● **WHAT IS REQUIRED**
Nothing but the pictures should be dropped; repeat the rest of the data below exactly.

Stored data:
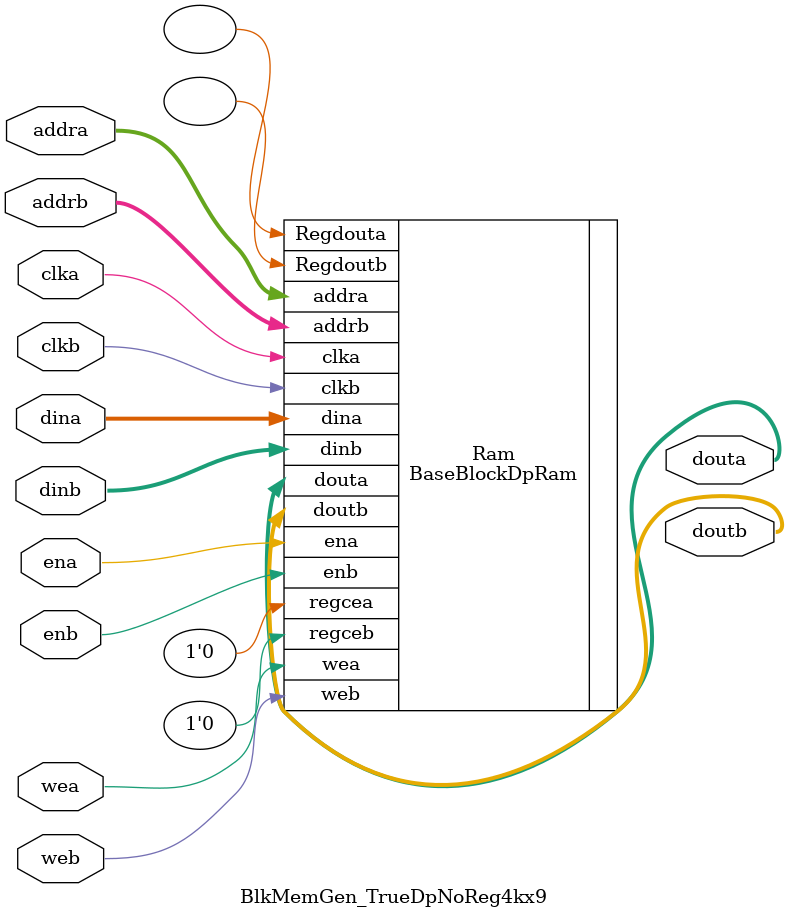
<source format=v>
/*
	BlkMemGen_TrueDpNoReg4kx9.v: Behavior version of block RAM

		  Ted Rossin 9-18-2024
	  		     9-25-2024 

     Note: This is modeling the default WRITE_FIRST or Transparent mode.
*/

`timescale 1ns / 1ps

module BlkMemGen_TrueDpNoReg4kx9 (
     input clka
    ,input ena
    ,input wea
    ,input[11:0] addra
    ,input[8:0] dina
    ,output[8:0] douta

    ,input clkb
    ,input enb
    ,input web
    ,input[11:0] addrb
    ,input[8:0] dinb
    ,output[8:0] doutb
);

    BaseBlockDpRam #(.AddrWidth(12),.DataWidth(9),.Async(0)) Ram(
	 .clka(clka)
    	,.ena(ena)
	,.regcea(1'b0)
	,.wea(wea)
	,.addra(addra)
	,.dina(dina)
	,.douta(douta)
	,.Regdouta()

	,.clkb(clkb)
    	,.enb(enb)
	,.regceb(1'b0)
	,.web(web)
	,.addrb(addrb)
	,.dinb(dinb)
	,.doutb(doutb)
	,.Regdoutb()
    );

endmodule

</source>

● **YOUR SOLUTION**
<source format=v>
/*
	BlkMemGen_TrueDpNoReg4kx9.v: Behavior version of block RAM

		  Ted Rossin 9-18-2024
	  		     9-25-2024 

     Note: This is modeling the default WRITE_FIRST or Transparent mode.
*/

`timescale 1ns / 1ps

module BlkMemGen_TrueDpNoReg4kx9 (
     input clka
    ,input ena
    ,input wea
    ,input[11:0] addra
    ,input[8:0] dina
    ,output[8:0] douta

    ,input clkb
    ,input enb
    ,input web
    ,input[11:0] addrb
    ,input[8:0] dinb
    ,output[8:0] doutb
);

    BaseBlockDpRam #(.AddrWidth(12),.DataWidth(9),.Async(0)) Ram(
	 .clka(clka)
    	,.ena(ena)
	,.regcea(1'b0)
	,.wea(wea)
	,.addra(addra)
	,.dina(dina)
	,.douta(douta)
	,.Regdouta()

	,.clkb(clkb)
    	,.enb(enb)
	,.regceb(1'b0)
	,.web(web)
	,.addrb(addrb)
	,.dinb(dinb)
	,.doutb(doutb)
	,.Regdoutb()
    );

endmodule

</source>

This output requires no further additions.